Exercise set:
**a)** In the article on contravention applications, which paragraph of the primary order did the judge find the mother had contravened?
**b)** From the article on contravention applications, reproduce the passage that begins with the words "Recently, in Adam" and stops after "his contravention applications.".
**c)** Carry on the article about contravention applications from the point where it stops.

Source extract:
***

Ah “contravention applications”, I wish I had a dollar for every time a client wanted to file one due to their former spouse or partner’s failure to follow even the simplest of consent orders. The problem is you need to be careful in filing these applications because in a world where the courts are seemingly always time poor, if the contraventions you’re flagging aren’t serious ones, you may end up being the one who has to cough up the dollars.
Recently, in Adam & Tan (December 2019), Family Court Justice Carew heard an application from a father who was rather miffed that his former wife had breached consent orders that allowed him to have scheduled phone time with his kids. He also put in another application stating the wife had contravened consent orders by failing to provide the required notice of a forthcoming holiday that involved international travel. In this particular case, the mother and child lived outside of Australia so the phone contact was important to the dad. And while her Honour was happy to note the contraventions by the mother, she wasn’t going to push her and instead turned her hand to castigating the father for his contravention applications.
Her honour noted in the judgement:
“I have found that the mother contravened paragraph 34(b) of the primary order without reasonable excuse by failing to provide the required notice prior to travel. However, I do not intend to impose any sanction … The application by the father was, in my view, petty and unwarranted.”

***

Information supplied:
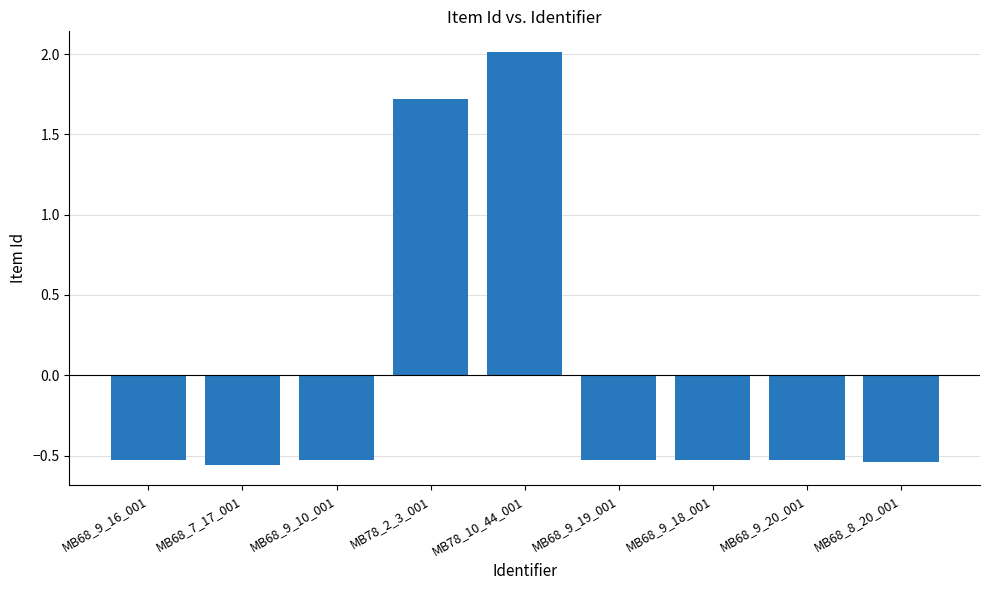

What is the maximum value shown in the chart?

2.0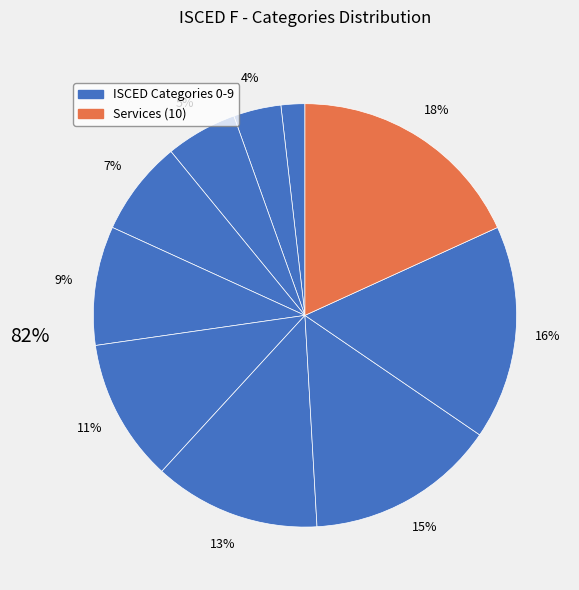

Is the sum of Health and welfare and Generic programmes and qualifications greater than half?

No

***

Per-task outputs:
**a)** Paragraph 34(b).

**b)**
Recently, in Adam & Tan (December 2019), Family Court Justice Carew heard an application from a father who was rather miffed that his former wife had breached consent orders that allowed him to have scheduled phone time with his kids. He also put in another application stating the wife had contravened consent orders by failing to provide the required notice of a forthcoming holiday that involved international travel. In this particular case, the mother and child lived outside of Australia so the phone contact was important to the dad. And while her Honour was happy to note the contraventions by the mother, she wasn’t going to push her and instead turned her hand to castigating the father for his contravention applications.

**c)**
And additionally Her Honour said of the missed telephone contact:
“I have found that the mother contravened paragraph 25 of the primary order without reasonable excuse on 2 June 2019 by failing to ensure the child was made available for the father’s communication. However, I do not intend to impose any sanction. The mother was told by the child that the father had not called her (although she was mistaken) and, upon becoming aware of the father’s difficulties with contacting the child, the mother has taken steps since 16 June 2019 to remedy the situation. The child now calls the father on Sundays … In my view this application was also petty and unwarranted.”
And here’s the kicker…
Her Honour then finished with:
“I consider that an order for costs against the father is warranted in the circumstances of this case. …The father has been at least substantially and arguably wholly unsuccessful in that not only were most of the alleged contraventions dismissed, the two that were established did not attract any sanction against the mother nor variation to the March 2019 order.
I have found the father’s conduct in relation to the proceedings to have been petty and unwarranted.
To rub salt into the wound, Her Honour ordered that the father pay $2,750.
So a couple of contraventions are proven but the person who flagged them cops the penalty. What could be going on here?
Maybe the law can give us a little guidance.
When it comes to breaching consent orders the Family Law Act guides Judges as to which contraventions should be given more weight and which ones can be passed over because of what are called “reasonable excuses”.
Section 70NAE of the Act provides that guidance. Here, the following are considered reasonable excuses and with them the court must be satisfied that you should be excused because of your breach.
- The parent didn’t at the time of the contravention, understand the obligations imposed by the order.
- If a child didn’t stay with a non primary care parent during their agreed time because it was necessary to protect their or the respondent’s health or safety and that the time was not longer than necessary to ensure that protection.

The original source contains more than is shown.